Hacker News new | ask | show | jobs
by walnutclosefarm 1268 days ago
Old machines and OSs are also common in medicine. At the hospital/clinic where I worked, we had a total of around 300,000 devices on our network, and at one point five or so years ago, counted over 5% of them running out of support OSs, often on hardware that was a couple of decades old. We had to maintain multiple WEP wireless nets in order to connect many of them, because they did not support WPA in any form, let alone the WPA-AES we specified as the minimum standard. The oldest OS was a pre 1.0 version of Linux that ran a 25+ year old fluoroscope (a kind of X-ray device) that worked fine in its clinical setting, and would cost millions of dollars to replace, which cost the clinical department had no wish or intent to incur. The largest by count, though, were medical devices that embedded long dead Windows OSs.

The security implications of this mess were enormous. It's impossible to track the vulnerabilities on this old stuff, and challenging even to determine across the enterprise what is exposed to what.

1 comments

I helped with a PC rollout to a hospital, replacing orange-on-black thin clients. Thin clients (or modern equivalent) are definitely the best way to run these large campus systems.

I sometimes wonder why there isn't a market for an enterprise-specific/secured/stable web browser for just such applications, which isn't subjected to the churn of consumer chrome and firefox.

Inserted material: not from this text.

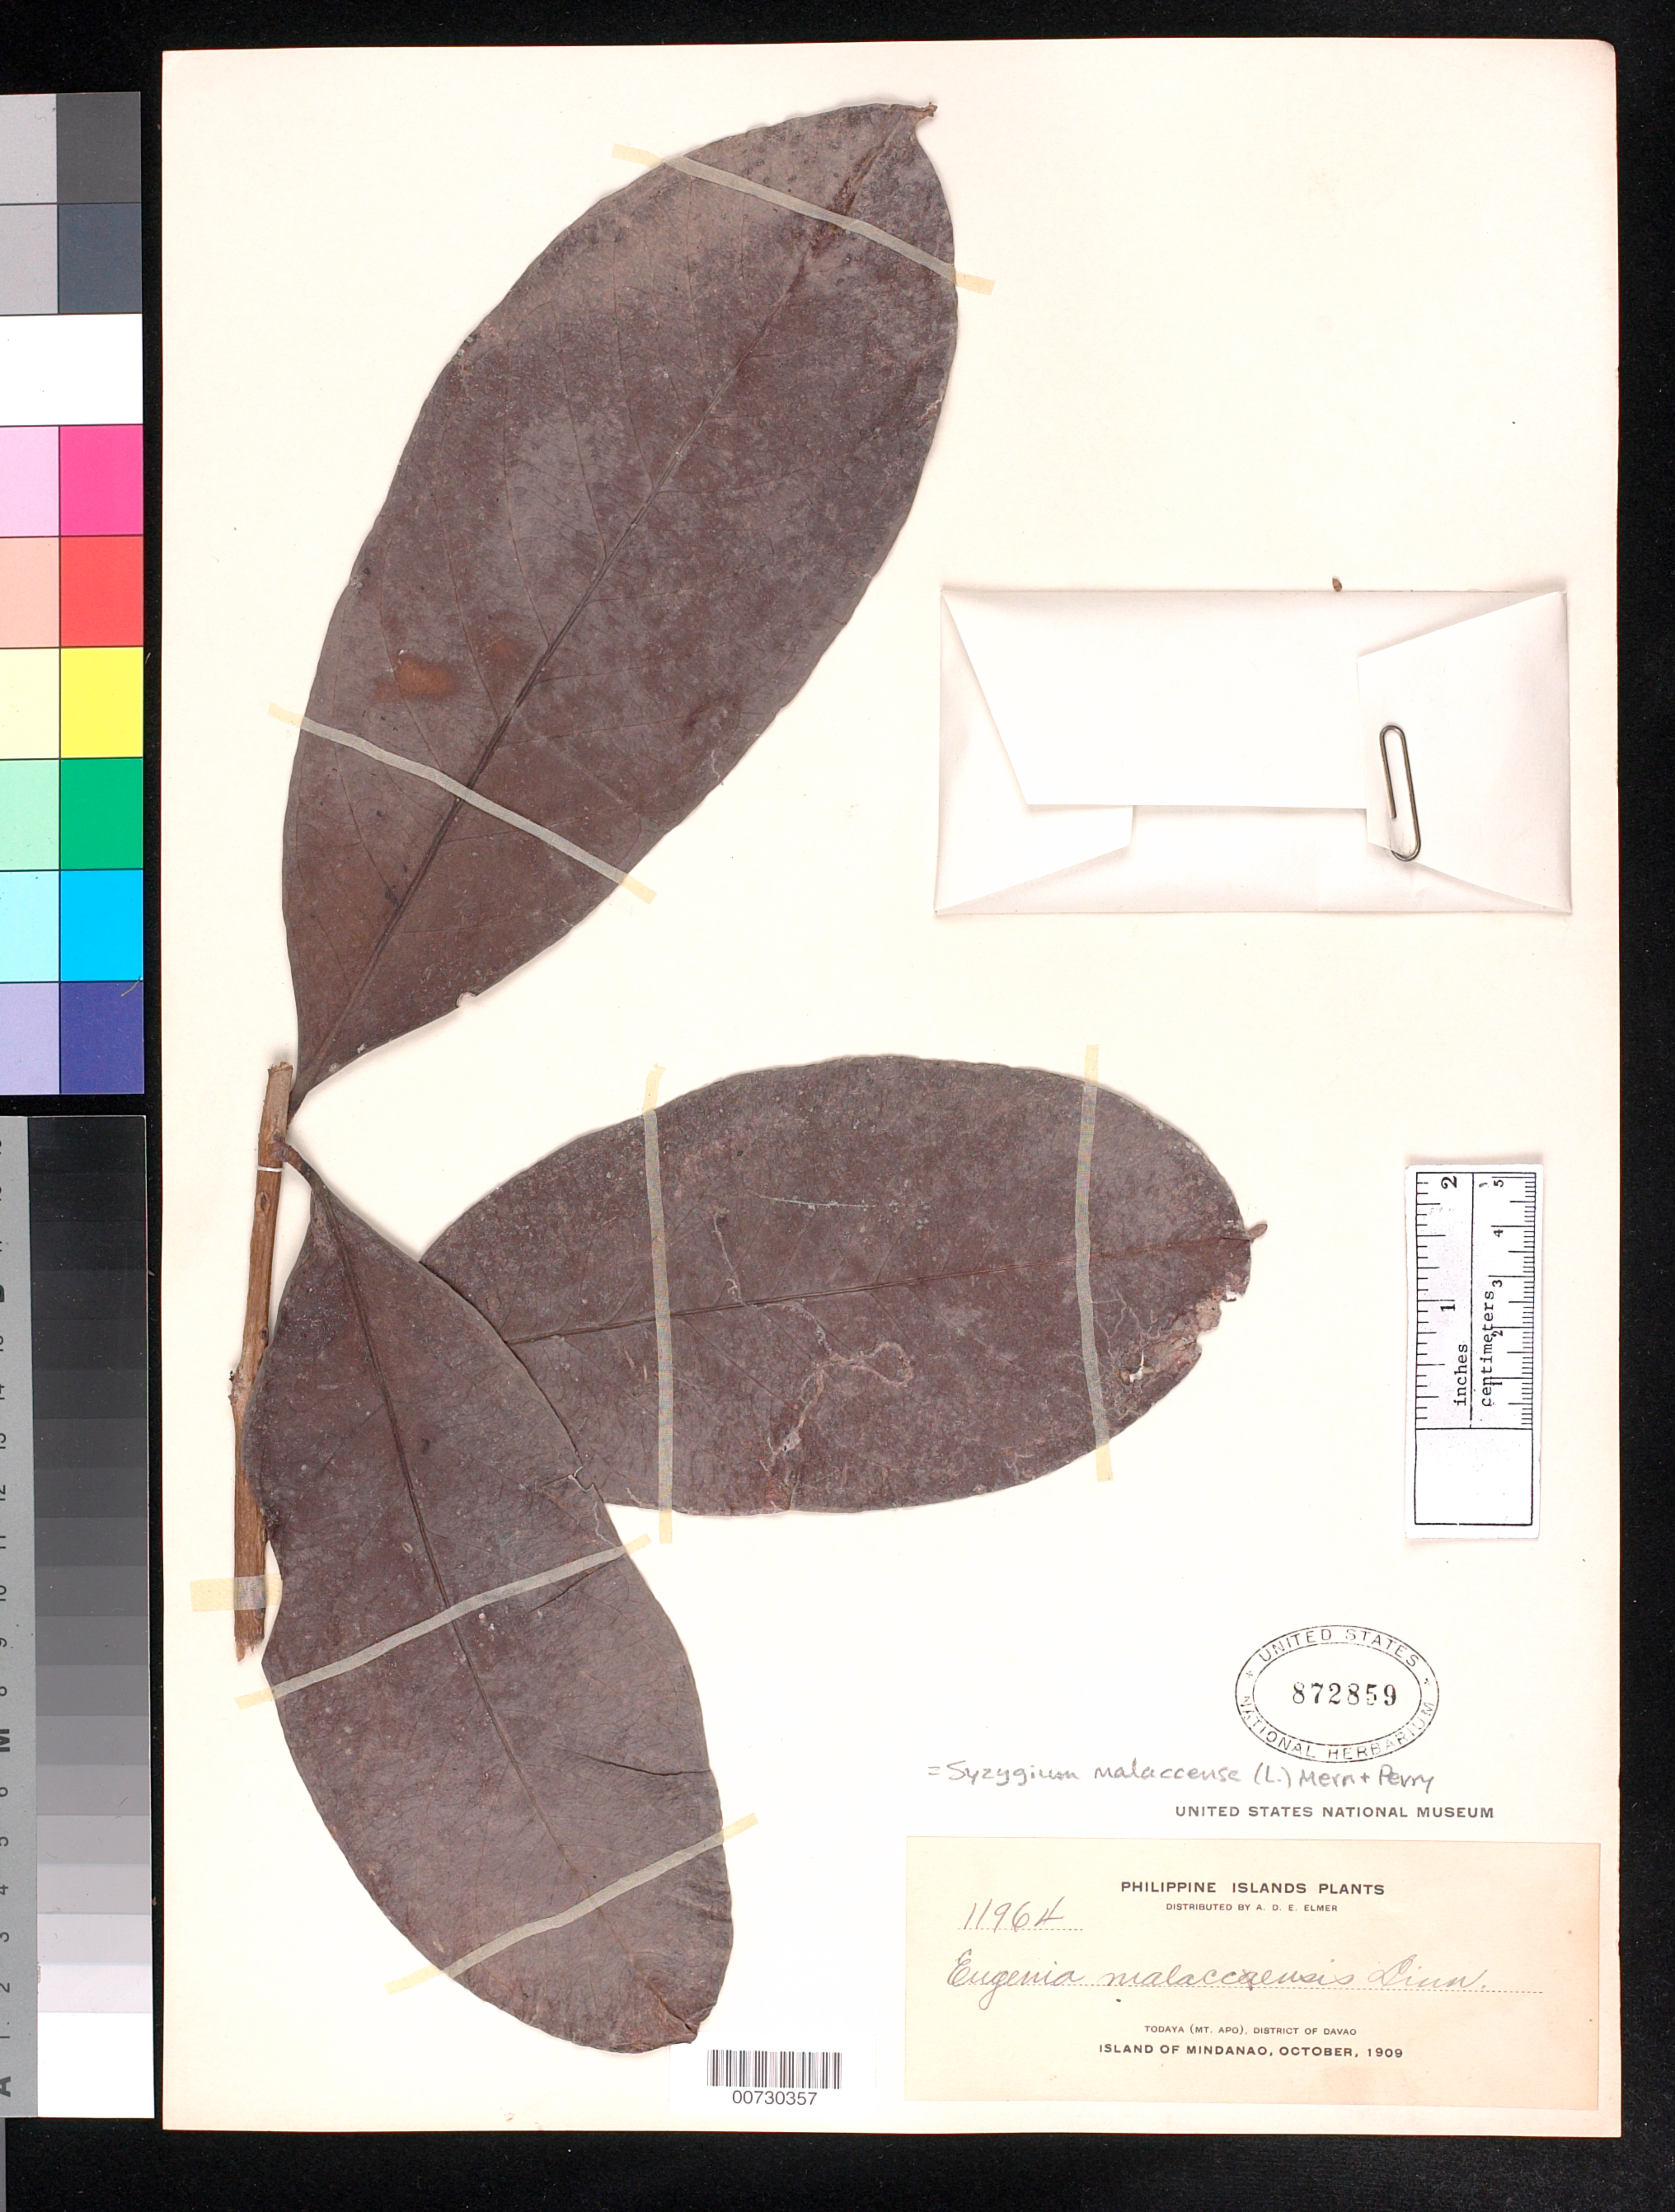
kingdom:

Hospital apps could safely target and rely on dated support + feature agreements and stuff.

Thin clients are fine for the general purpose computing devices, at least where they work. But in a medical and research setting, you have multitudes of devices that have an embedded OS and their own user interface - everything from infusion pumps to giant MR or CT scanners (which may be half a dozen computers networked together, with multiple NICs on the intranet, and multiple dedicated UI devices). There is no replacing these, you just have to figure out how to make them work nicely together. Beyond that you have multiple real PCs running fat control software for machines (mass specs, blood analyzers, flow cytometers, ...) that uses the network to run the device, and cannot be replaced with a thin client. And finally, of course, you will have a few fat client-server apps that don't run in a browser, and connect directly to services from the PC.